A substantial dissemination of literature in any form which is thus made generally available to students. This includes the posting of literature in areas of a school which are generally frequented by students. The principal will require submission of literature for prior review when there is to be such a substantial distribution of literature, so that it can be reasonably anticipated that in a significant number of instances there would be a likelihood that the distribution would disrupt school operations, or in order to determine whether such material is libelous or obscene as defined in this policy.

. For example, the regulation curiously appears to require the prior approval only of “free” student literature which is not officially recognized as a student publication. We can perceive no constitutional basis for distinguishing between commercial literature and “free” literature. Also, we find no clear purpose in the inclusion of Maryland’s criminal statutes on obscenity in sections (d), (e), and (f) of Rule 5130.1. Finally, we have some doubts about the adequacy of the publication provision of Rule 5130.1(b), since it merely requires that “a copy of this policy shall be made available to all students in a readily accessible and announced location in each school building.” We believe that a more effective notice would be attained through inclusion in official publications of the school or circulated to students in the same manner as other official materials, circulars, or bulletins.

. We also note that to punish, ipsa dixit, a student who publishes literature which may have suffered improper prior restraint, places the student on his own peril and the resulting chill on First Amendment activity would be intolerable.

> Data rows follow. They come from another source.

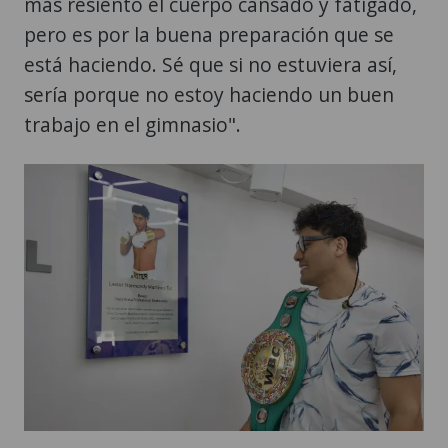
más resiento el cuerpo cansado y fatigado,
pero es por la buena preparación que se
está haciendo. Sé que si no estuviera así,
sería porque no estoy haciendo un buen
trabajo en el gimnasio".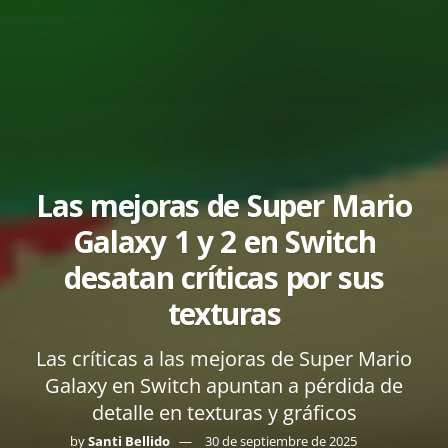
Las mejoras de Super Mario
Galaxy 1 y 2 en Switch
desatan críticas por sus
texturas
Las críticas a las mejoras de Super Mario
Galaxy en Switch apuntan a pérdida de
detalle en texturas y gráficos
by
Santi Bellido
30 de septiembre de 2025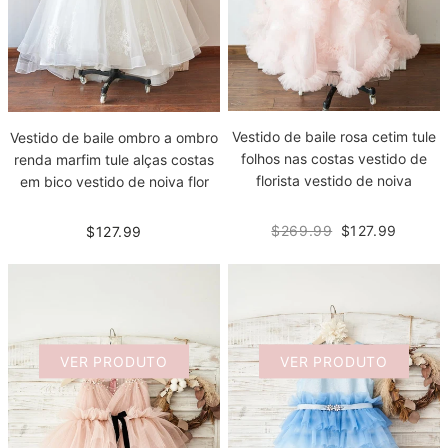
Vestido de baile rosa cetim tule
Vestido de baile ombro a ombro
folhos nas costas vestido de
renda marfim tule alças costas
florista vestido de noiva
em bico vestido de noiva flor
$269.99
$127.99
$127.99
VER PRODUTO
VER PRODUTO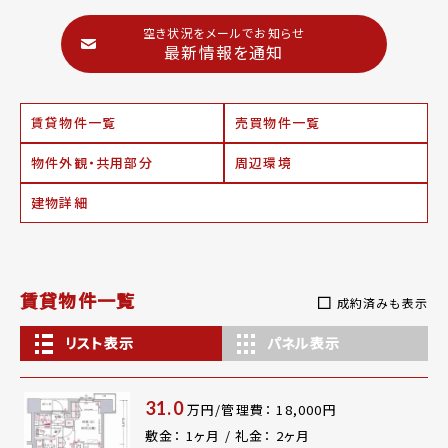
空き状況をメールでお知らせ
最新情報を通知
賃貸物件一覧
売買物件一覧
物件外観・共用部分
周辺環境
建物詳細
賃貸物件一覧
成約済みも表示
リスト表示
パネル表示
31.0
万円/管理費： 18,000円
敷金： 1ヶ月 / 礼金： 2ヶ月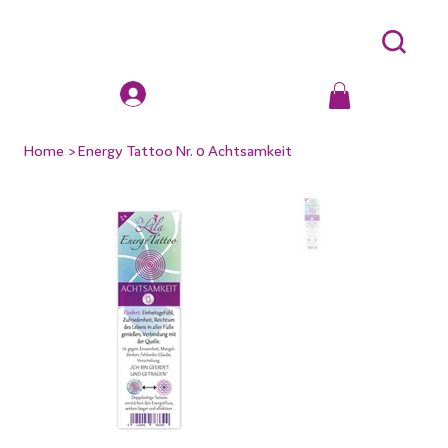
Home
>
Energy Tattoo Nr. 0 Achtsamkeit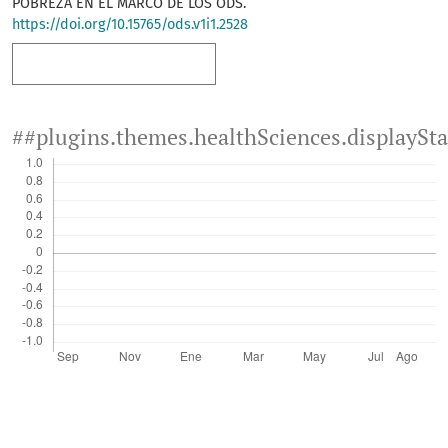
POBREZA EN EL MARCO DE LOS ODS.
https://doi.org/10.15765/ods.v1i1.2528
Más formatos de cita
##plugins.themes.healthSciences.displaySt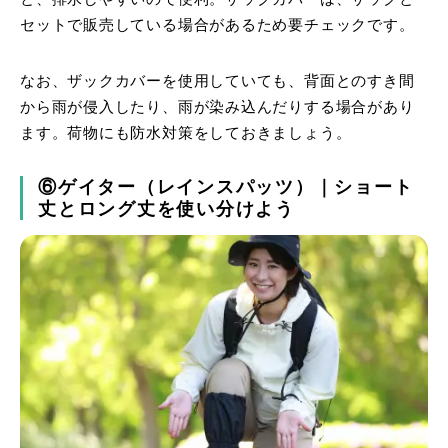
セットで販売している場合があるため要チェックです。
なお、ザックカバーを使用していても、背面とのすき間
から雨が侵入したり、雨が染み込んだりする場合があり
ます。荷物にも防水対策をしておきましょう。
⑥ゲイター（レインスパッツ）｜ショート
丈とロング丈を使い分けよう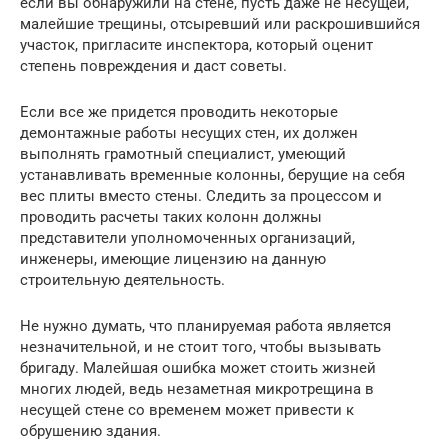
если вы обнаружили на стене, пусть даже не несущей,
малейшие трещины, отсыревший или раскрошившийся
участок, пригласите инспектора, который оценит
степень повреждения и даст советы.
Если все же придется проводить некоторые
демонтажные работы несущих стен, их должен
выполнять грамотный специалист, умеющий
устанавливать временные колонны, берущие на себя
вес плиты вместо стены. Следить за процессом и
проводить расчеты таких колонн должны
представители уполномоченных организаций,
инженеры, имеющие лицензию на данную
строительную деятельность.
Не нужно думать, что планируемая работа является
незначительной, и не стоит того, чтобы вызывать
бригаду. Малейшая ошибка может стоить жизней
многих людей, ведь незаметная микротрещина в
несущей стене со временем может привести к
обрушению здания.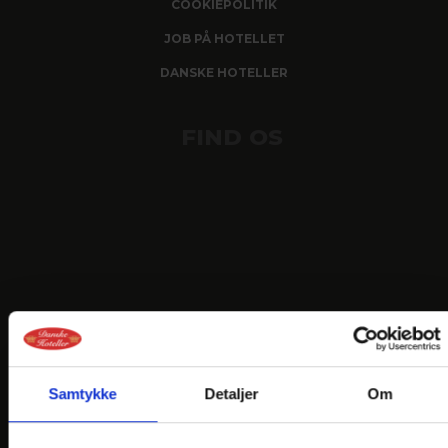
COOKIEPOLITIK
JOB PÅ HOTELLET
DANSKE HOTELLER
FIND OS
Samtykke
Detaljer
Om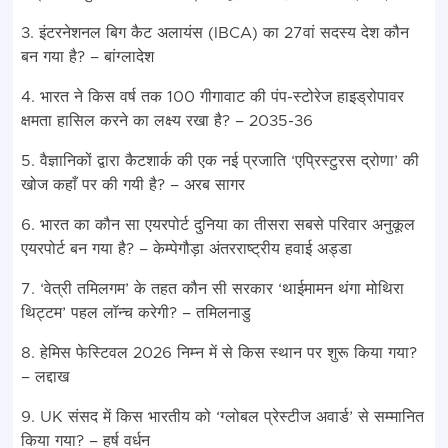
3. इंटरनेशनल बिग कैट अलायंस (IBCA) का 27वां सदस्य देश कौन
बन गया है? – बांग्लादेश
4. भारत ने किस वर्ष तक 100 गीगावाट की पंप-स्टोरेज हाइड्रोपावर
क्षमता हासिल करने का लक्ष्य रखा है? – 2035-36
5. वैज्ञानिकों द्वारा कैटशार्क की एक नई प्रजाति ‘एप्रिस्टुरस द्रोणा’ की
खोज कहाँ पर की गयी है? – अरब सागर
6. भारत का कौन सा एयरपोर्ट दुनिया का तीसरा सबसे परिवार अनुकूल
एयरपोर्ट बन गया है? – केम्पेगौड़ा अंतरराष्ट्रीय हवाई अड्डा
7. ‘वेत्री तमिलगम’ के तहत कौन सी सरकार ‘थाईमामन थंगा मोथिरा
थिट्टम’ पहल लॉन्च करेगी? – तमिलनाडु
8. हेमिस फेस्टिवल 2026 निम्न में से किस स्थान पर शुरू किया गया?
– लद्दाख
9. UK संसद में किस भारतीय को ‘ग्लोबल प्रेस्टीज अवार्ड’ से सम्मानित
किया गया? – हर्ष वर्धन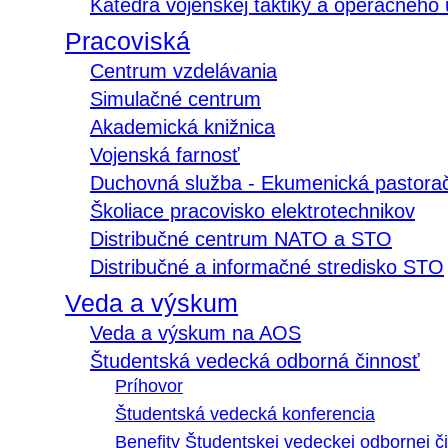
Katedra vojenskej taktiky a operačného
Pracoviská
Centrum vzdelávania
Simulačné centrum
Akademická knižnica
Vojenská farnosť
Duchovná služba - Ekumenická pastora
Školiace pracovisko elektrotechnikov
Distribučné centrum NATO a STO
Distribučné a informačné stredisko STO
Veda a výskum
Veda a výskum na AOS
Študentská vedecká odborná činnosť
Príhovor
Študentská vedecká konferencia
Benefity Študentskej vedeckej odbornej či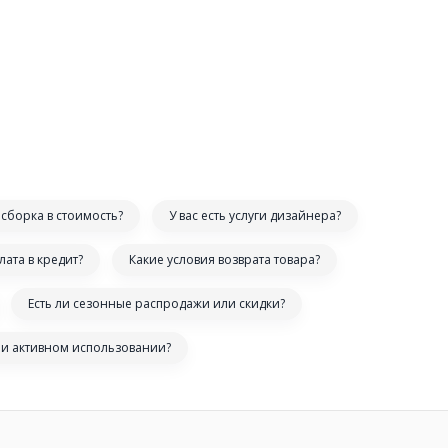
сборка в стоимость?
У вас есть услуги дизайнера?
лата в кредит?
Какие условия возврата товара?
Есть ли сезонные распродажи или скидки?
ри активном использовании?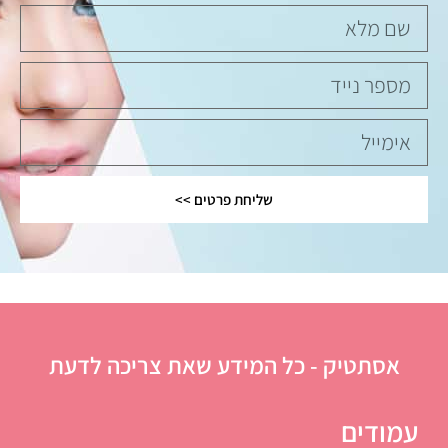
שליחת פרטים >>
אסתטיק - כל המידע שאת צריכה לדעת
עמודים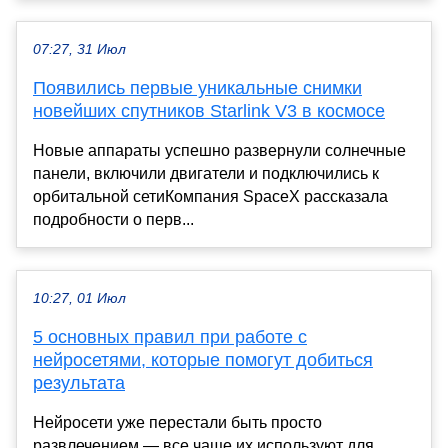
07:27, 31 Июл
Появились первые уникальные снимки
новейших спутников Starlink V3 в космосе
Новые аппараты успешно развернули солнечные
панели, включили двигатели и подключились к
орбитальной сетиКомпания SpaceX рассказала
подробности о перв...
10:27, 01 Июл
5 основных правил при работе с
нейросетями, которые помогут добиться
результата
Нейросети уже перестали быть просто
развлечением — все чаще их используют для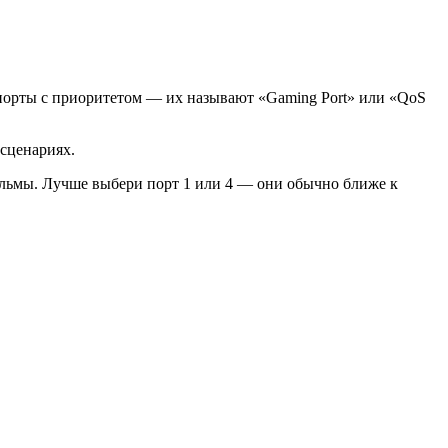
 порты с приоритетом — их называют «Gaming Port» или «QoS
 сценариях.
фильмы. Лучше выбери порт 1 или 4 — они обычно ближе к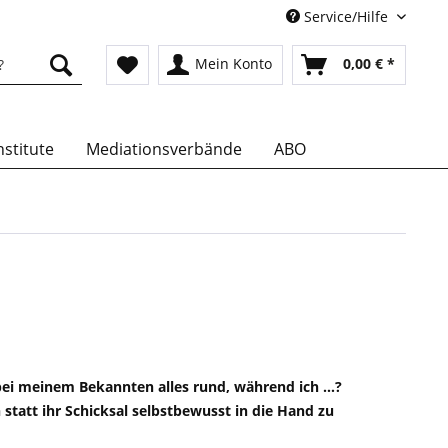
Service/Hilfe
Mein Konto
0,00 € *
stitute
Mediationsverbände
ABO
bei meinem Bekannten alles rund, während ich …?
 statt ihr Schicksal selbstbewusst in die Hand zu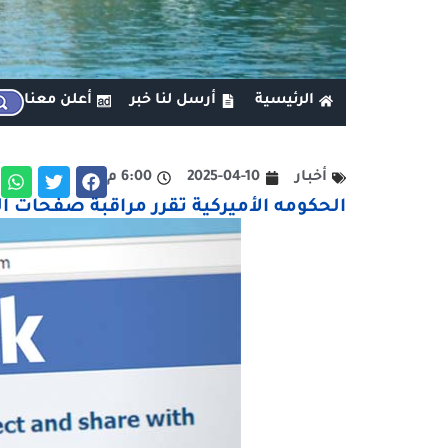
الرئيسية
أرسل لنا خبر
أعلن معنا
أخبار
2025-04-10
6:00 م
الحكومه الأميركية تقرر مراقبة صفحات 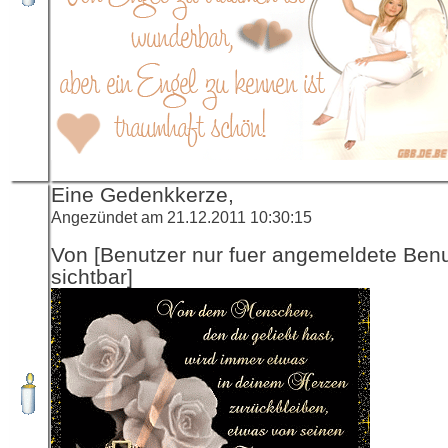
Eine Gedenkkerze,
Angezündet am 21.12.2011 10:30:15
Von [Benutzer nur fuer angemeldete Ben
sichtbar]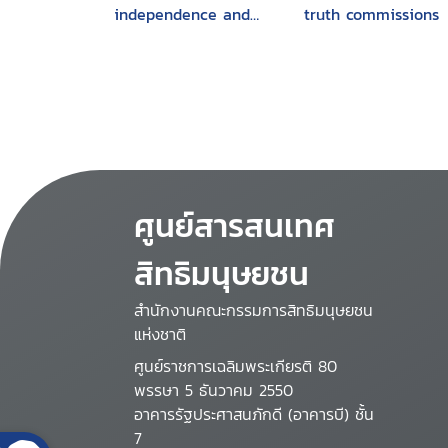
independence and
truth commissions
accountability of
judges, lawyers and
prosecutors
ศูนย์สารสนเทศ
สิทธิมนุษยชน
สำนักงานคณะกรรมการสิทธิมนุษยชน
แห่งชาติ
ศูนย์ราชการเฉลิมพระเกียรติ 80
พรรษา 5 ธันวาคม 2550
อาคารรัฐประศาสนภักดี (อาคารบี) ชั้น
7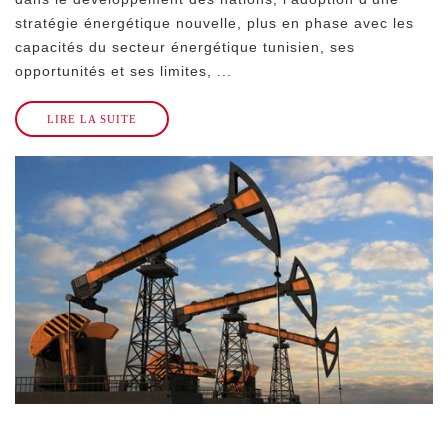
stratégie énergétique nouvelle, plus en phase avec les
capacités du secteur énergétique tunisien, ses
opportunités et ses limites, ...
LIRE LA SUITE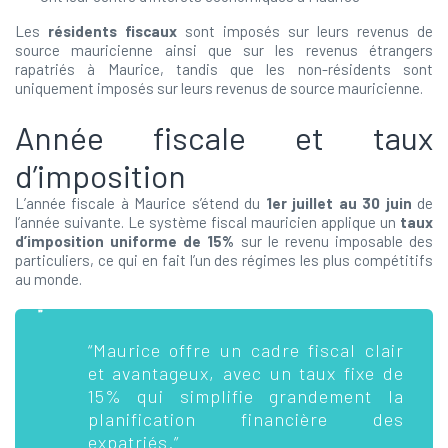
Les
résidents fiscaux
sont imposés sur leurs revenus de
source mauricienne ainsi que sur les revenus étrangers
rapatriés à Maurice, tandis que les non-résidents sont
uniquement imposés sur leurs revenus de source mauricienne.
Année fiscale et taux
d’imposition
L’année fiscale à Maurice s’étend du
1er juillet au 30 juin
de
l’année suivante. Le système fiscal mauricien applique un
taux
d’imposition uniforme de 15%
sur le revenu imposable des
particuliers, ce qui en fait l’un des régimes les plus compétitifs
au monde.
“Maurice offre un cadre fiscal clair
et avantageux, avec un taux fixe de
15% qui simplifie grandement la
planification financière des
expatriés.”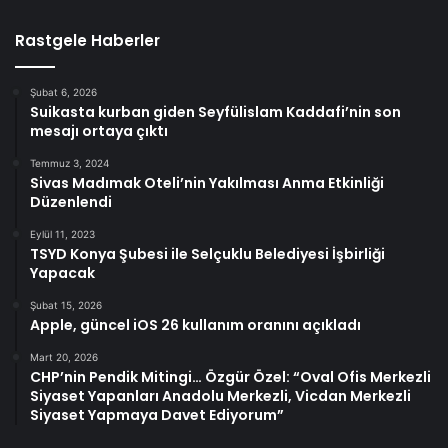
Rastgele Haberler
Şubat 6, 2026
Suikasta kurban giden Seyfülislam Kaddafi’nin son
mesajı ortaya çıktı
Temmuz 3, 2024
Sivas Madımak Oteli’nin Yakılması Anma Etkinliği
Düzenlendi
Eylül 11, 2023
TSYD Konya Şubesi ile Selçuklu Belediyesi İşbirliği
Yapacak
Şubat 15, 2026
Apple, güncel iOS 26 kullanım oranını açıkladı
Mart 20, 2026
CHP’nin Pendik Mitingi… Özgür Özel: “Oval Ofis Merkezli
Siyaset Yapanları Anadolu Merkezli, Vicdan Merkezli
Siyaset Yapmaya Davet Ediyorum”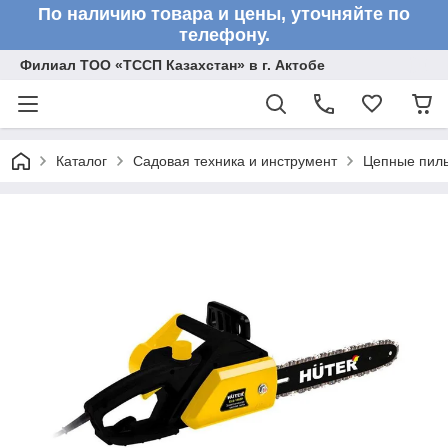
По наличию товара и цены, уточняйте по
телефону.
Филиал ТОО «ТССП Казахстан» в г. Актобе
Каталог
Садовая техника и инструмент
Цепные пил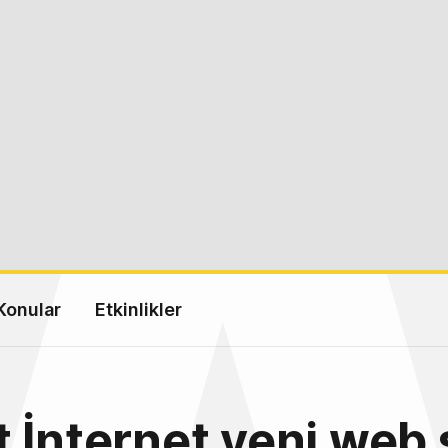
Konular
Etkinlikler
 İnternet yeni web 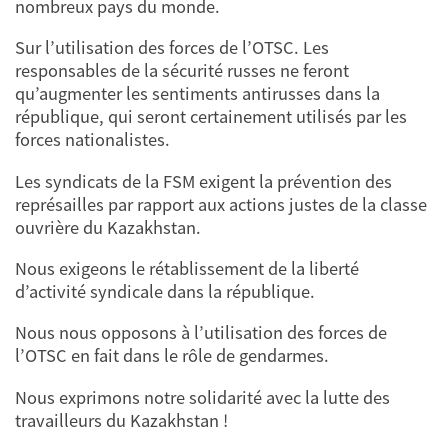
nombreux pays du monde.
Sur l’utilisation des forces de l’OTSC. Les
responsables de la sécurité russes ne feront
qu’augmenter les sentiments antirusses dans la
république, qui seront certainement utilisés par les
forces nationalistes.
Les syndicats de la FSM exigent la prévention des
représailles par rapport aux actions justes de la classe
ouvrière du Kazakhstan.
Nous exigeons le rétablissement de la liberté
d’activité syndicale dans la république.
Nous nous opposons à l’utilisation des forces de
l’OTSC en fait dans le rôle de gendarmes.
Nous exprimons notre solidarité avec la lutte des
travailleurs du Kazakhstan !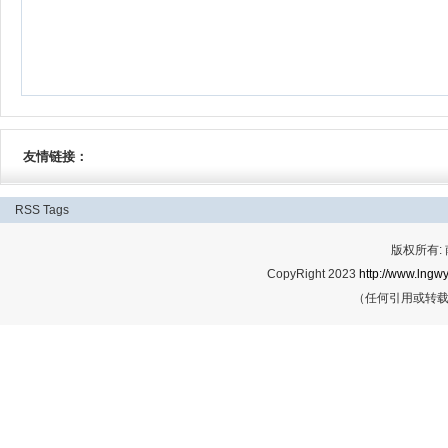
友情链接：
RSS
Tags
版权所有:
CopyRight 2023
http://www.lngwy
（任何引用或转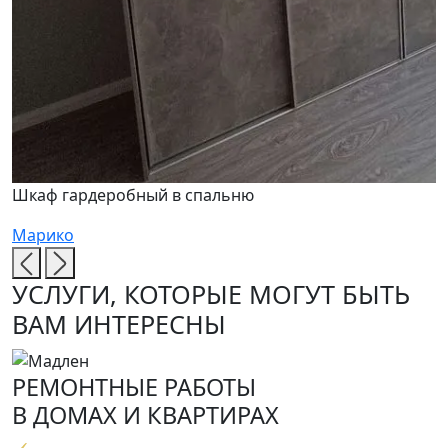
Шкаф гардеробный в спальню
Марико
УСЛУГИ, КОТОРЫЕ МОГУТ БЫТЬ
ВАМ ИНТЕРЕСНЫ
РЕМОНТНЫЕ РАБОТЫ
В ДОМАХ И КВАРТИРАХ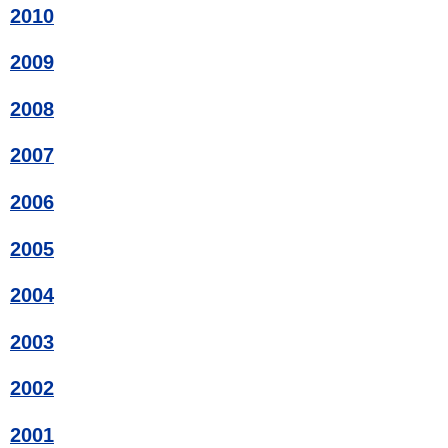
2010
2009
2008
2007
2006
2005
2004
2003
2002
2001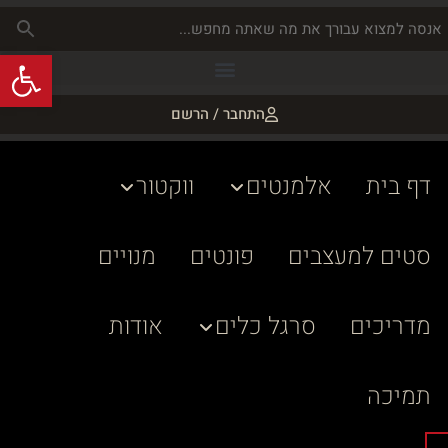
פתח
התחבר / הרשם
דף בית
אלמנטים
ווקטור
סטים למעצבים
פונטים
מנויים
מדריכים
סרגל כלים
אודות
תמיכה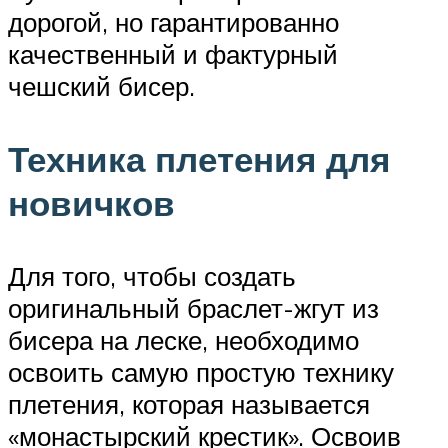
дорогой, но гарантированно
качественный и фактурный
чешский бисер.
Техника плетения для
новичков
Для того, чтобы создать
оригинальный браслет-жгут из
бисера на леске, необходимо
освоить самую простую технику
плетения, которая называется
«монастырский крестик». Освоив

. Rule 5130.1(b) .provides:

In each secondary school, and in each elementary school for the students who have demonstrated the maturity needed to participate effectively, a Student-Faculty Relations Committee should be established consisting of an equal number of faculty and students chosen by their respective groups for the purpose of receiving recommendations and discussing concerns. The President of the Student Council shall be a member of this committee, with all other students in the school eligible for membership. The method of selection and number shall be determined by the Student Council of each school.





Concurrence Opinion

BRYAN, Senior Circuit Judge

(concurring):

I have had considerable difficulty with this case because of the problems logically arising in the conflict between the effectuation of the school authorities’ bona fide aim and the restrictions of the First Amendment. In ordering four rewrites of the School Board’s regulations, District Judge Northrop scrupulously endeavored to avoid a trespass upon student rights. I concur in the present opinion of the Court because it provides a clear and explicit chart by which the District Court and the Board may achieve their object and yet not trample upon the students’ First Amendment privileges.